** begin Text to read **
July 12, 2023

How to use Snowflake’s Features to Build a Scalable Data Vault Solution

By Justin Delisi

Businesses today are grappling with vast amounts of data coming from diverse sources. To effectively manage and harness this data, many organizations are turning to a data vault—a flexible and scalable data modeling approach that supports agile data integration and analytics. 

Among the platforms that can support a data vault solution, the Snowflake Data Cloud stands out as a front-runner. 

From its cloud-native architecture to its elastic scalability and parallel loading features, Snowflake offers a range of features that support the development and maintenance of a highly adaptable and scalable data vault.

At phData, we’ve had the privilege of helping many clients successfully implement data vaults using Snowflake, witnessing some truly impressive results in the process.

In this blog, we’ll take a deep dive into why Snowflake helps make our customers successful while exploring the core principles of the data vault methodology and discussing how Snowflake’s unique capabilities align with and enhance those principles. 

Understanding Data Vault Architecture

Data vault architecture is a data modeling and data integration approach that aims to provide a scalable and flexible foundation for building data warehouses and analytical systems. It is designed to address challenges such as changing business requirements, data integration complexity, and data lineage tracking.
** end Text to read **
** begin Data rows **
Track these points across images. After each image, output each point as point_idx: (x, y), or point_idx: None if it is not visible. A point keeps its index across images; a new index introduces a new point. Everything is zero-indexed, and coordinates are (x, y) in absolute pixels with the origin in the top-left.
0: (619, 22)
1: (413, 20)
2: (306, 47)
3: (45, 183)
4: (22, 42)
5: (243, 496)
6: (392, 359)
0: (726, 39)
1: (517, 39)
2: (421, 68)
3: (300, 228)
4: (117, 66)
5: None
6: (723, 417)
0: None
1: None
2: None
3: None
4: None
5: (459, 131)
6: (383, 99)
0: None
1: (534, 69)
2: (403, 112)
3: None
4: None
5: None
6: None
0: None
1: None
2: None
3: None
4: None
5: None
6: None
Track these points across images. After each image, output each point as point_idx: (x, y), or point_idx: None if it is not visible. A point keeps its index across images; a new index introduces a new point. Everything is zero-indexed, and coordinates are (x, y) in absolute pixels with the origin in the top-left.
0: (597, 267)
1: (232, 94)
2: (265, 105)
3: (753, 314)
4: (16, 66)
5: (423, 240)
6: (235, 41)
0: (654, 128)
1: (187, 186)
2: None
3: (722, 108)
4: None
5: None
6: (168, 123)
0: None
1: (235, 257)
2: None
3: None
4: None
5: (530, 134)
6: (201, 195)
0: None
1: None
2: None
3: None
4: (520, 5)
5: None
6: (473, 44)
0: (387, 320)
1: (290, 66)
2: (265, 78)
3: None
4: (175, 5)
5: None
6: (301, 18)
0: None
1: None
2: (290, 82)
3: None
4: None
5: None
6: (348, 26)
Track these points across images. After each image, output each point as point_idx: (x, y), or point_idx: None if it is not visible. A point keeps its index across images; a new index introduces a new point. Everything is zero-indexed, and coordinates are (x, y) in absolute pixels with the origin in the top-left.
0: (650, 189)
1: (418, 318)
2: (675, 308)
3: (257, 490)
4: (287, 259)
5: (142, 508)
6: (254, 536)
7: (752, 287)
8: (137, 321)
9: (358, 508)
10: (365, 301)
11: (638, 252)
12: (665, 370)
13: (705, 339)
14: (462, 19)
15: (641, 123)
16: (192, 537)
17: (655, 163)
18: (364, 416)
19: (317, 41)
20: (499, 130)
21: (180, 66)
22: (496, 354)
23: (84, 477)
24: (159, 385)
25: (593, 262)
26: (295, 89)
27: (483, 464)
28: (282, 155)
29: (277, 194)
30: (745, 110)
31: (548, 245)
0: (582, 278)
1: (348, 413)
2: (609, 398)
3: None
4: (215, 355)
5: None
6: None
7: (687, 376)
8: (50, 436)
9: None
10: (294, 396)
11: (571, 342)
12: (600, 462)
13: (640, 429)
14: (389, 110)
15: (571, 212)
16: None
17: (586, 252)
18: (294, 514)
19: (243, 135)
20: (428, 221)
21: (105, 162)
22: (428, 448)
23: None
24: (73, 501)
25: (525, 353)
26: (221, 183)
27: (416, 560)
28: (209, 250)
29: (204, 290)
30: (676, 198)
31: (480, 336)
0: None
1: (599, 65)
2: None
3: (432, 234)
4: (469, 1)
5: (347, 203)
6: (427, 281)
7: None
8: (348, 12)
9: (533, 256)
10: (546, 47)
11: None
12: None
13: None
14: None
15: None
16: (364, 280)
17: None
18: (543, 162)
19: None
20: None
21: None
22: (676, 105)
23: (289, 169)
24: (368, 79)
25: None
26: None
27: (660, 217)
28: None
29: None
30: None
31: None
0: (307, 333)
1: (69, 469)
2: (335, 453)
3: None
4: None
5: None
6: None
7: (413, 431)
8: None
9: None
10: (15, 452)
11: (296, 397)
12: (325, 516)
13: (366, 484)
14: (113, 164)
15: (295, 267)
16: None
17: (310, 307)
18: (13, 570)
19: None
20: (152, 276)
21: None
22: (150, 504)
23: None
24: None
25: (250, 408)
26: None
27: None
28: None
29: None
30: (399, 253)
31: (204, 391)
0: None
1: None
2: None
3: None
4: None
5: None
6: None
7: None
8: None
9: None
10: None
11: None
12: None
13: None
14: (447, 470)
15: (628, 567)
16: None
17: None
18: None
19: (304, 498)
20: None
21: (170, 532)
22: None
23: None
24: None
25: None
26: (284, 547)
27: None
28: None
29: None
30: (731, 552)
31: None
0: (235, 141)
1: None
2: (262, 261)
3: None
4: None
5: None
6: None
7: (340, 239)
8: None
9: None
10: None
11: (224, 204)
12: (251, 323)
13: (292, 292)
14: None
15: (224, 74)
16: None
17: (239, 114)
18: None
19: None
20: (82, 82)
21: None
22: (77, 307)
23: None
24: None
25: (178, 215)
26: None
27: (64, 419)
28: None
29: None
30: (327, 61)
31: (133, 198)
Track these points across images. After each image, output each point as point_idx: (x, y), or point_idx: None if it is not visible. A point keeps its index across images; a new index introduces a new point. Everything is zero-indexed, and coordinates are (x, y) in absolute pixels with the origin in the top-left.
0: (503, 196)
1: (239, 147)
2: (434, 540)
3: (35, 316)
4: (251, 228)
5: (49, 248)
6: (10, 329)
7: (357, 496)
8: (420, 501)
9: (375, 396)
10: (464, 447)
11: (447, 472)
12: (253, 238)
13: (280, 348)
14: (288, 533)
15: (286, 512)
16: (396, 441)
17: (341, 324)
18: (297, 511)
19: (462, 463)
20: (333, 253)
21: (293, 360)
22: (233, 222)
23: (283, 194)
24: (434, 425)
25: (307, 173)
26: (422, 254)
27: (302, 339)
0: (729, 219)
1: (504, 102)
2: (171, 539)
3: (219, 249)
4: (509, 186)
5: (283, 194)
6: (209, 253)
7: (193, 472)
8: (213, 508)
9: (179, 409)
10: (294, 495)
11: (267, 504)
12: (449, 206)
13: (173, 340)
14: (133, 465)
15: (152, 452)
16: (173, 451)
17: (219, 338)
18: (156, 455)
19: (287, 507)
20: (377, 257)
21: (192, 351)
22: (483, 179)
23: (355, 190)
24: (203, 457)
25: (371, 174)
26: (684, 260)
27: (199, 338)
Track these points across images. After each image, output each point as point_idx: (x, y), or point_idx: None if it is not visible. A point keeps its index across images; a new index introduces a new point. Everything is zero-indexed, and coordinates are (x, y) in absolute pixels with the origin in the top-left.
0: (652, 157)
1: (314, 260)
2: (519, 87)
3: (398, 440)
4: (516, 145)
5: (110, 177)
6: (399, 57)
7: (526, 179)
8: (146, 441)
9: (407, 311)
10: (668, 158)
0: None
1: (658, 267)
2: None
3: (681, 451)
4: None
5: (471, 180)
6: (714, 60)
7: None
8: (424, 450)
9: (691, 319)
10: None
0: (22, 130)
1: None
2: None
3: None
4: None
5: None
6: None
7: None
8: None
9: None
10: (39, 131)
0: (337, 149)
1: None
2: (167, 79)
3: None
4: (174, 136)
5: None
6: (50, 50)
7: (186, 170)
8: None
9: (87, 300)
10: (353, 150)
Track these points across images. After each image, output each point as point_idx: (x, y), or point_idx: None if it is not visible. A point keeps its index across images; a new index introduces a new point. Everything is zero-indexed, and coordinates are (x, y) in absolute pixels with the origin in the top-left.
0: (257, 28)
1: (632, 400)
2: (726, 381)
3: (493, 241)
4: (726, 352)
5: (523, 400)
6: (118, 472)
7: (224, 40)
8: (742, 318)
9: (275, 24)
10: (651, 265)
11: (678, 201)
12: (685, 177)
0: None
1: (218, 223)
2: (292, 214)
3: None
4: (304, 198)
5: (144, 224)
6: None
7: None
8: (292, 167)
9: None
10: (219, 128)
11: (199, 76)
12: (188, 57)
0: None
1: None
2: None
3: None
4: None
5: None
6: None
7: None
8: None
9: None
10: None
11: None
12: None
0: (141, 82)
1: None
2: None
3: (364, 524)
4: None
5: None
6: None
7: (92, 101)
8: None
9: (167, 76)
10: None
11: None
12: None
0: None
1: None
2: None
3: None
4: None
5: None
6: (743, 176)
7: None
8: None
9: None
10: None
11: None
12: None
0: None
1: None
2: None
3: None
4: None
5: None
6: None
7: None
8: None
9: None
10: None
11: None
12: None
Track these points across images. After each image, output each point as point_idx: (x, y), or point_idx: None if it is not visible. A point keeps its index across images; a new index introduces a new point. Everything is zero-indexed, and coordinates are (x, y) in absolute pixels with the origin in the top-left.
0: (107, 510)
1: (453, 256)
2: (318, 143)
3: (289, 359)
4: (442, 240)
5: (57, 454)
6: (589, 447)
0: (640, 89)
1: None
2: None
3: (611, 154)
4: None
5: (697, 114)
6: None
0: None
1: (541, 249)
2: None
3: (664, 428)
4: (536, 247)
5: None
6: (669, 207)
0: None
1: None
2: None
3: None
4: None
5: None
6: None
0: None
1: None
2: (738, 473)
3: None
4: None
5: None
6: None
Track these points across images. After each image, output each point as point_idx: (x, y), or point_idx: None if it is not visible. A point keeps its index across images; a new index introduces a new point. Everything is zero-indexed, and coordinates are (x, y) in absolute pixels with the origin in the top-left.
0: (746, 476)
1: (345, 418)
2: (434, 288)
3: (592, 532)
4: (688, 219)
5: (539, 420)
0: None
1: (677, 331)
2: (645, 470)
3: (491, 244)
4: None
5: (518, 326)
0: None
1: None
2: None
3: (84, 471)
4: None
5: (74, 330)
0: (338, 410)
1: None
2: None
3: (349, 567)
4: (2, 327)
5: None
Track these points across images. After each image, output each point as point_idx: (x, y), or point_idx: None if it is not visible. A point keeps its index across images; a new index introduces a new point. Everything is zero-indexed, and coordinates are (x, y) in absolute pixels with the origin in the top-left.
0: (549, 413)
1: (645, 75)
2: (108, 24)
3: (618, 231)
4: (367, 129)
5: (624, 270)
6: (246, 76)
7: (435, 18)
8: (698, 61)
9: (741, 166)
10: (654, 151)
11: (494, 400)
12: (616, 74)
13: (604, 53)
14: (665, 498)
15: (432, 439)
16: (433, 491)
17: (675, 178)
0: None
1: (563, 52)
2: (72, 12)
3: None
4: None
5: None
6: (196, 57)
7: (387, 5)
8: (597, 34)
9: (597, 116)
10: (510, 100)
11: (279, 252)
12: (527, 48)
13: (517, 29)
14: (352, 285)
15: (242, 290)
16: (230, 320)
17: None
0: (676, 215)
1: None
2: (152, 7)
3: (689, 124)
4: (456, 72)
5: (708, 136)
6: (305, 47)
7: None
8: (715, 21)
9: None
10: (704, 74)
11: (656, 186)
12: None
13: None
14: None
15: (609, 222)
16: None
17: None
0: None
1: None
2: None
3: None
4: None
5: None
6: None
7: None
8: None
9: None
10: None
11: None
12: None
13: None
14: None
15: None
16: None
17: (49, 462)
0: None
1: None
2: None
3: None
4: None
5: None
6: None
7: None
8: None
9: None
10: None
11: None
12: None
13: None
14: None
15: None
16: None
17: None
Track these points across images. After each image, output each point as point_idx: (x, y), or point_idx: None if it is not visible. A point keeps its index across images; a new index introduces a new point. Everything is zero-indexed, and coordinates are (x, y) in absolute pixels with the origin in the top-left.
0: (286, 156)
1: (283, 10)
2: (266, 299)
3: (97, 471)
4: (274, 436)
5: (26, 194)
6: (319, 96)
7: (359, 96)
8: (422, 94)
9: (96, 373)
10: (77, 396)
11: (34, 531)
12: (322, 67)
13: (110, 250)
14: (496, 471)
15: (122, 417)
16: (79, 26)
** end Data rows **
> _Things to do_
A. According to the data vault article, why are many organizations turning to a data vault? Answer in one to three sentences.
B. In the data vault article, what challenges is data vault architecture designed to address?
C. Transcribe a passage from the data vault article, beginning at the words "In this blog, we’ll" and stopping after "data lineage tracking.".

> _Exercise answers_
A. Businesses are dealing with vast amounts of data from diverse sources, and organizations adopt a data vault to manage and harness that data effectively. A data vault is a flexible and scalable data modeling approach that supports agile data integration and analytics.

B. Changing business requirements, data integration complexity, and data lineage tracking.

C.
In this blog, we’ll take a deep dive into why Snowflake helps make our customers successful while exploring the core principles of the data vault methodology and discussing how Snowflake’s unique capabilities align with and enhance those principles. 

Understanding Data Vault Architecture

Data vault architecture is a data modeling and data integration approach that aims to provide a scalable and flexible foundation for building data warehouses and analytical systems. It is designed to address challenges such as changing business requirements, data integration complexity, and data lineage tracking.